Blood research 2014; 49(4): 234-240.

Published online: 23 December 2014

DOI: https://doi.org/10.5045/br.2014.49.4.234

Monosomal and complex karyotypes as prognostic parameters in patients with International Prognostic Scoring System higher risk myelodysplastic syndrome treated with azacitidine

Kyung-Lim Hwang¹, Moo-Kon Song¹, Ho-Jin Shin¹, Hae-Jung Na¹, Dong-Hun Shin¹, Joong-Keun Kim¹, Joon-Ho Moon², Jae-Sook Ahn³, Ik-Chan Song⁴, Junshik Hong⁵, Gyeong-won Lee⁶, Joo-Seop Chung¹

¹Department of Hematology-Oncology, Pusan National University Hospital, Busan, Korea.

²Department of Hematology, Kyungpook National University Hospital, Daegu, Korea.

³Department of Hematology, Chonnam National University Hwasun Hospital, Hwasun, Korea.

⁴Department of Hematology, Chungnam Nastional Ujnversity Hospital, Daejeon, Korea.

⁵Department of Hematology, Gachon University Gil Medical Center, Incheon, Korea.

⁶Department of Hematology, Gyeong-Sang National University Hospital, School of Medicine, Gyeongsang Natioinal University, Jinju, Korea.
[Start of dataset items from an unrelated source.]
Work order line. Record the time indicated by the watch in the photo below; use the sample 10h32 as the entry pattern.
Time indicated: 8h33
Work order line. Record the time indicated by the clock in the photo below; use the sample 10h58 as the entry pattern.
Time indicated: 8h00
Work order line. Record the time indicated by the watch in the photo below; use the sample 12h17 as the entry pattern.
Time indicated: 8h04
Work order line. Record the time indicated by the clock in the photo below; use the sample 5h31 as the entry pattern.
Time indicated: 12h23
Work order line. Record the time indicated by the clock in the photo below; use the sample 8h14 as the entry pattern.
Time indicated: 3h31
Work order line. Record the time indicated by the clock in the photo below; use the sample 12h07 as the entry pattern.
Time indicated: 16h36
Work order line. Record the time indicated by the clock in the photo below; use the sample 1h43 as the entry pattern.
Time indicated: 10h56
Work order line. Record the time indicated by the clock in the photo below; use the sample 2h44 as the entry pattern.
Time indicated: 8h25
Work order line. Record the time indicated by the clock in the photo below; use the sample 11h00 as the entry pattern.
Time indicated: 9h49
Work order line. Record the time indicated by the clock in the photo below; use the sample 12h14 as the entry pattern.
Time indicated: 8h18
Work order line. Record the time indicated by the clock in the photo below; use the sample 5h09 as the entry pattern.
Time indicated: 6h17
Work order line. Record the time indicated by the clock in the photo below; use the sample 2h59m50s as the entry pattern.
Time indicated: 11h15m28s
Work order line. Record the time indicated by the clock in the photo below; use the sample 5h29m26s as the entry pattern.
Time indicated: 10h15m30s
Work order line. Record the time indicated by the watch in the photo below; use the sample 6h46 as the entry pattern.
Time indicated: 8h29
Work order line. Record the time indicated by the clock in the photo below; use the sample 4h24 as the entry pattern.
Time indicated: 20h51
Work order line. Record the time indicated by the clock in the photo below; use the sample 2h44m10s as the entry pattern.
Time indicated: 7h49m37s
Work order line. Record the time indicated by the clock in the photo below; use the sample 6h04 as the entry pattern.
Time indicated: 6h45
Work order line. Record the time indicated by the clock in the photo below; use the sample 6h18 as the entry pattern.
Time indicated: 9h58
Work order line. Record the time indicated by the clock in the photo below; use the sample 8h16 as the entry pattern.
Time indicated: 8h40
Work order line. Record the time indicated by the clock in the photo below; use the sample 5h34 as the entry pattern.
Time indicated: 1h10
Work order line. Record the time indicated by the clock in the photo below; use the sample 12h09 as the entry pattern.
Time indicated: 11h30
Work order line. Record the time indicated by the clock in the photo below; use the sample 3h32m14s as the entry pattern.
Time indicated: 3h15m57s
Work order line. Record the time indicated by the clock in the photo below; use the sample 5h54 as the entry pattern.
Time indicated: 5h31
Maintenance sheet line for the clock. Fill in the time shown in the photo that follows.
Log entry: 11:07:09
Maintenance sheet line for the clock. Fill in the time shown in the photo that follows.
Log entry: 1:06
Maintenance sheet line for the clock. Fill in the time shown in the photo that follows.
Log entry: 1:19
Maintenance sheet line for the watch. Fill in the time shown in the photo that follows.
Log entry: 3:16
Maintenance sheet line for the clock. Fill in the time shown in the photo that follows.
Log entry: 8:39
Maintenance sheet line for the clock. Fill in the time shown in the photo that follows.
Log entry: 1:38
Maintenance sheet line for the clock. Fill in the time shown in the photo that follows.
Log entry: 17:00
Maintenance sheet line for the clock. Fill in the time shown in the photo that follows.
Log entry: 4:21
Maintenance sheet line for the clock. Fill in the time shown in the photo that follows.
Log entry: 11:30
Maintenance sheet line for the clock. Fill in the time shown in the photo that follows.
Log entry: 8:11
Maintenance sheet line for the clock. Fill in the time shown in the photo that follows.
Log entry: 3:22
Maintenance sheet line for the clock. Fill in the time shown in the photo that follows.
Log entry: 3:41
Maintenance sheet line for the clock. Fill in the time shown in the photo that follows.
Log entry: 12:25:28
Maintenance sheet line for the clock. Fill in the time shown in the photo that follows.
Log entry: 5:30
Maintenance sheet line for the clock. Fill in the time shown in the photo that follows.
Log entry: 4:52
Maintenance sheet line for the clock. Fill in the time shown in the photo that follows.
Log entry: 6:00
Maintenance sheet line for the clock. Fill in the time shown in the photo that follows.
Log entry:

Correspondence to Joo-Seop Chung, M.D. Department of Hematology-Oncology, School of Medicine, Pusan National University, 179, Gudeok-ro, Seo-gu, Busan 602-739, Korea. Tel: +82-51-240-7225, Fax: +82-51-254-3127, Hemon@pusan.ac.kr

Received 12 June 2014 Revised 11 July 2014 Accepted 6 November 2014

(open-access, http://creativecommons.org/licenses/by-nc/3.0/):

This is an Open Access article distributed under the terms of the Creative Commons Attribution Non-Commercial License (http://creativecommons.org/licenses/by-nc/3.0/) which permits unrestricted non-commercial use, distribution, and reproduction in any medium, provided the original work is properly cited.

Abstract

Background

Azacitidine (AZA) is standard care for patients with myelodysplastic syndrome (MDS) who have not had allogeneic stem cell transplantation. Chromosomal abnormalities (CA) including complex karyotype (CK) or monosomal karyotype (MK) are associated with clinical outcome in patients with MDS.

Methods

We investigated which prognostic factors including CAs would predict clinical outcomes in patients with International Prognostic Scoring System (IPSS) higher risk MDS treated with AZA, retrospectively. CK was defined as the presence of three or more numerical or structural CAs. MK was defined as the presence of two or more distinct autosomal monosomies or single autosomal monosomy with at least one additional structural CA.

Results

A total of 243 patients who treated with AZA, were enrolled. CK was present in 124 patients and MK was present in 90 patients. Bone marrow blasts ≥15% and CK were associated with poorer response (P=0.038, P=0.007) and overall survival (OS) (P<0.001, P<0.001) independently. Although MK in CK group was not associated with prognosis, non-MK status in non-CK group reflected favorable OS (P=0.005). The group including >3 CAs was associated with poorer OS (group including <3 CAs vs. only three CAs, P=0.001; group with >3 CAs vs. only three CAs, P=0.001).

Conclusion

CK was an important prognostic parameter associated with worse outcome. MK may predict poor survival in only non-CK status. The higher number of CAs was associated with poorer survival.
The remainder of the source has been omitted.